At last my attention was reawakened by a passage that wasn’t a mere recap.
“There are still a few things to say. Notably, I must comment on the attempt by the defence to impress the court with elements that have no relevance to the matter of this hearing. Elements presented in order to distract your attention from the substantial grounds on which you must base your deliberations and come to a decision.
“I refer in particular to two circumstances evoked in a suggestive way and devoid of any, I repeat any, basis in evidence.
“The first is the assertion that Cardace fired a gun, wearing that jacket as chance would have it, a few days before the murder. This circumstance took place in an unspecified quarry, with an unspecified and obviously unidentifiable individual. A suggestion constructed deliberately to prevent any attempt to check it procedurally.”

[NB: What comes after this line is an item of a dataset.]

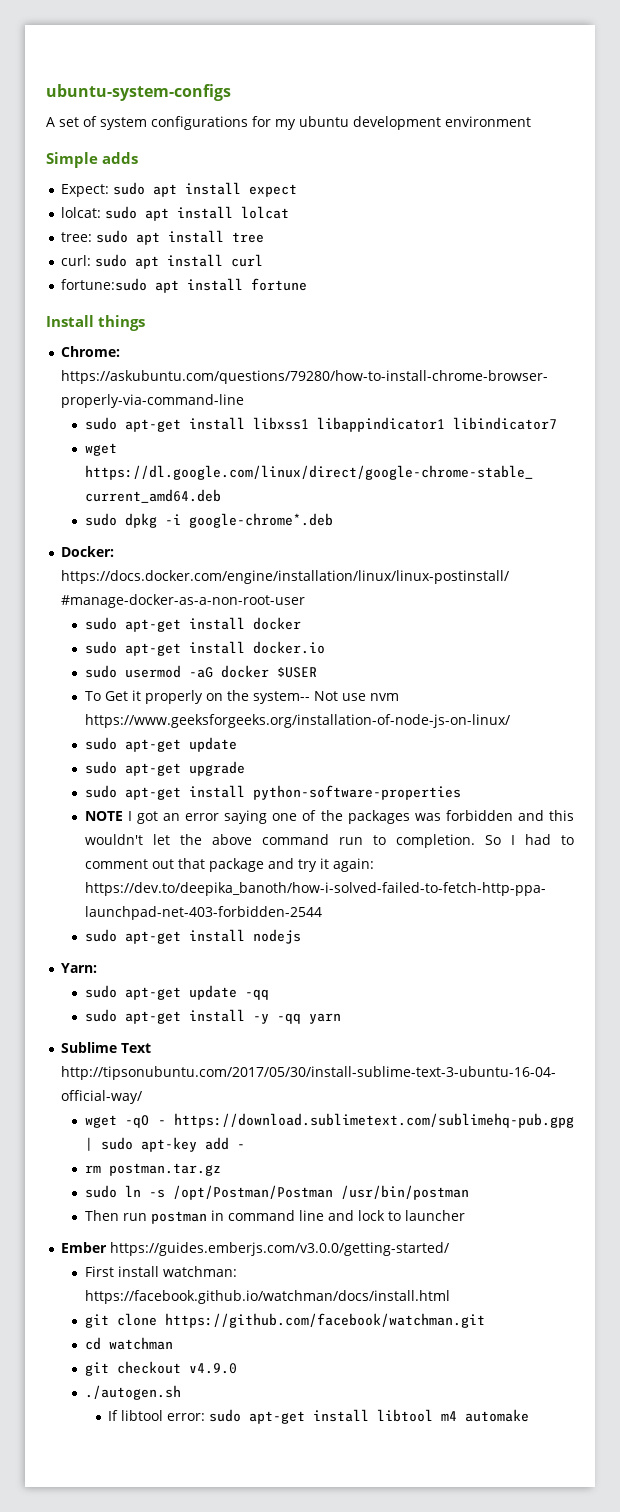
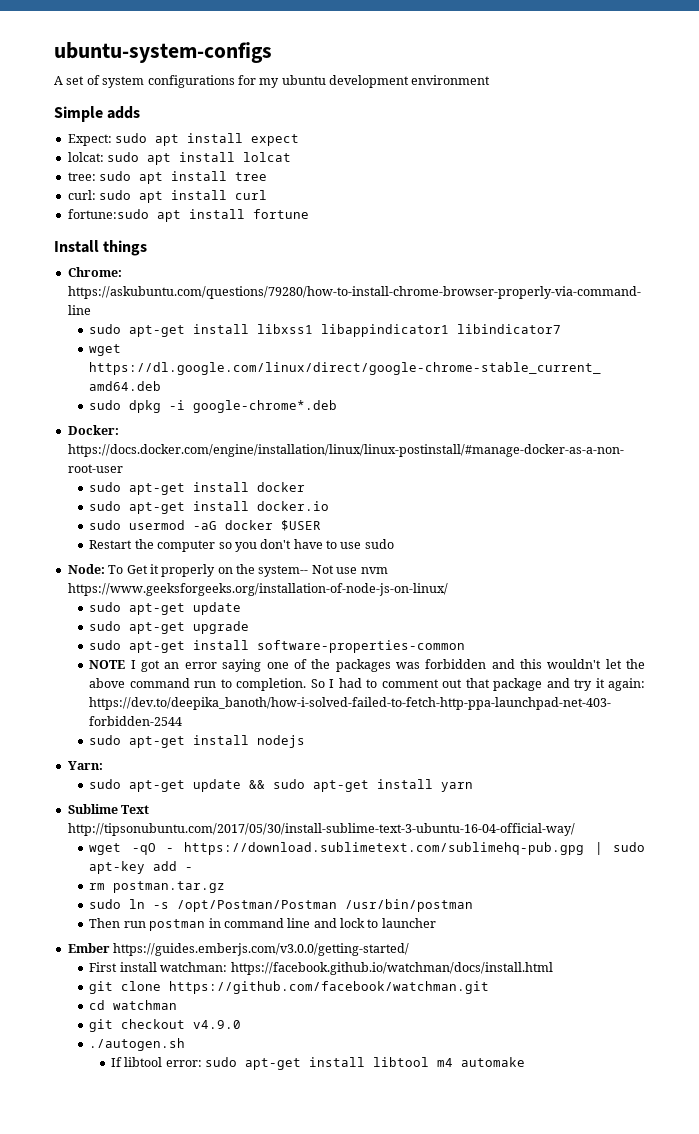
(317, 672) none -> [89,539,394,552] [67,564,105,574] Restart the computer so you don't have to use sudo // Node:
[252,785,461,800] python-software-properties -> [257,640,466,653] software-properties-common
[244,989,269,1000] [84,1009,301,1024] -qq // sudo apt-get install -y -qq -> [249,779,434,792] && sudo apt-get install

She paused for quite a long time, a pause that was somewhat bombastic but put there at just the right moment to grab the court’s attention.
*
“I think the defence needs to respect the intelligence of the judges and in general of all the participants in these proceedings. Do you know how much this imaginary evocation is worth from an evidential point of view? Nothing, in fact worse than nothing. It is a fairy story told simply to impress. A fairy story which you can’t and mustn’t take into account.
“The second circumstance is the vague reference to a hypothetical motive for the murder linked to a phantom fight in a disco and to the desire for revenge on the part of an even more phantom group of criminals; this is what they’ve tried to imply.
“I shouldn’t even have to deal with this grotesque suggestion because the judges have very conveniently, very correctly, already cleared the field of any stretching of the rules. I refer to the prohibition on testimony based on common rumour. But I would like to devote a few words to it, in the eventuality – and I hope I’m wrong – that counsel for the defence chooses to pick up on this topic in his closing statement.